Question

The average power dissipated in a pure inductance is

\[\begin{gathered}
  A.{\text{ }}\dfrac{1}{2}L{I^2} \\
  B.{\text{ }}L{I^2} \\
  C.{\text{ }}\dfrac{{L{I^2}}}{4} \\
  D.{\text{ }}zero \\
\end{gathered} \]

Answer 1

Hint:- Pure inductance means the circuit contains only inductance and no resistance and capacitance is present in the circuit. So, we can apply the average power formula that is \[{V_{rms}}{I_{rms}}\cos \phi \].

Complete step-by-step answer:
As we know that Average power formula in a circuit is \[{V_{rms}}{I_{rms}}\cos \phi \] where,

\[{V_{rms}}\] is the root mean square voltage.
\[{I_{rms}}\] is the root mean square current.
And \[\phi \] is the phase difference between the voltage and the current.

And, \[\cos \phi = \dfrac{R}{Z}\] where R is the resistance in the circuit and Z is the net impedance of the circuit.

And we can write root mean square voltage i.e. \[{V_{rms}}\] in terms of root mean square current i.e. \[{I_{rms}}\]as,

\[{V_{rms}} = {I_{rms}}Z\]

So, now putting the value of \[{V_{rms}}\] and \[\cos \phi \] in the formula for average power.

\[{P_{avg}} = {I_{rms}}Z \times {I_{rms}} \times \dfrac{R}{Z} = {I^2}_{rms}R\] (1)

Now as we know that if the circuit is pure inductance than there is no resistance present i.e.
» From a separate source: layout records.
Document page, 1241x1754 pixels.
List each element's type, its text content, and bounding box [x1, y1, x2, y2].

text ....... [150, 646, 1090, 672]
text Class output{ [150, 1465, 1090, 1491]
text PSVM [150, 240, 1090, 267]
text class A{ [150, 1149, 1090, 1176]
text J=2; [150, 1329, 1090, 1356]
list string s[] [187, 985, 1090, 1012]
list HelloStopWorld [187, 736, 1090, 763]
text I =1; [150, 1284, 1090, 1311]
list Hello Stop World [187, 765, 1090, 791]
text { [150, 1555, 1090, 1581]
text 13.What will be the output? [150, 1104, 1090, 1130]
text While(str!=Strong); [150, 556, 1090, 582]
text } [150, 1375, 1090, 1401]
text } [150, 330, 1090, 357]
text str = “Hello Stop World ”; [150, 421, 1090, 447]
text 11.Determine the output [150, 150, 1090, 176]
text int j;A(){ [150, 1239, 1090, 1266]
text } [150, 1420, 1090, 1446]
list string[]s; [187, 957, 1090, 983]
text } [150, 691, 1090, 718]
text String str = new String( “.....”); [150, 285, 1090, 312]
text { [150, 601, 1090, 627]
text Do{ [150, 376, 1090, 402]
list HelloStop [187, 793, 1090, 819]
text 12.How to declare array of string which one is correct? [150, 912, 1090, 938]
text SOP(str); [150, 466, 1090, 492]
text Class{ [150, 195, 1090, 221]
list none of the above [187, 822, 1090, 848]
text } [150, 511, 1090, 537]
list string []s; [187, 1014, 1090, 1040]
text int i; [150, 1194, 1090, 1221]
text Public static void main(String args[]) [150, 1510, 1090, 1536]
R = 0

So, putting the value of r in equation 1.

\[{P_{avg}} = {I^2}_{rms} \times 0 = 0\]

So, the average power dissipated in a pure inductance is zero.

Hence, the correct option will be D.

Note:- Whenever we come up with this type of problem then there is an alternate method to find the inductance in the pure inductance case. As we know that in case of pure inductance phase difference between voltage and current is \[90^\circ \]. So, \[\cos \phi = \cos 90^\circ = 0\]. So, the net average power will be zero.